### WHAT TO DO
Starting at the line containing "ontact Person: Candy Cai Mobile/WhatsApp: +86" and ending at the line containing "2266081 Email: sales@hstars.com.cn", print every line of the material below exactly, both ends included, and stop there.

THE DATA Block Start

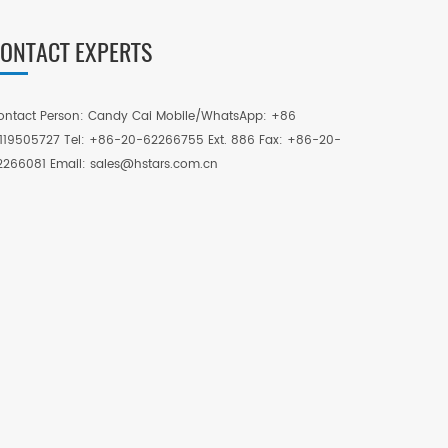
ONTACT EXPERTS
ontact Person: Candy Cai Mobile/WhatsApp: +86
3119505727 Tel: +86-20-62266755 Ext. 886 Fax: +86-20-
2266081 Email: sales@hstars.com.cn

THE DATA Block End
THE DATA Block Start

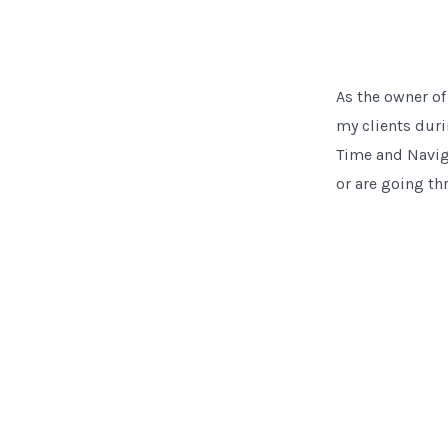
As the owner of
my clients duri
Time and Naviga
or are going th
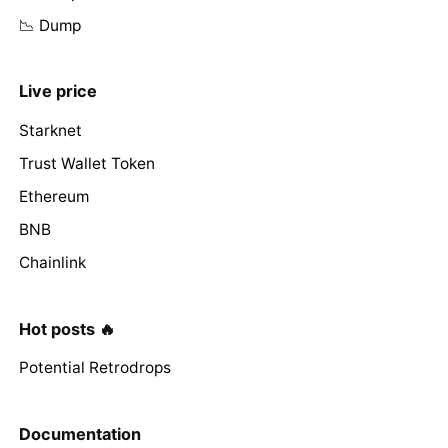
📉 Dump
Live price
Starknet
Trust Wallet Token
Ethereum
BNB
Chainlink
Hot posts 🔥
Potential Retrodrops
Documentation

THE DATA Block End

### SOLUTION FOR THIS PROBLEM
ontact Person: Candy Cai Mobile/WhatsApp: +86
3119505727 Tel: +86-20-62266755 Ext. 886 Fax: +86-20-
2266081 Email: sales@hstars.com.cn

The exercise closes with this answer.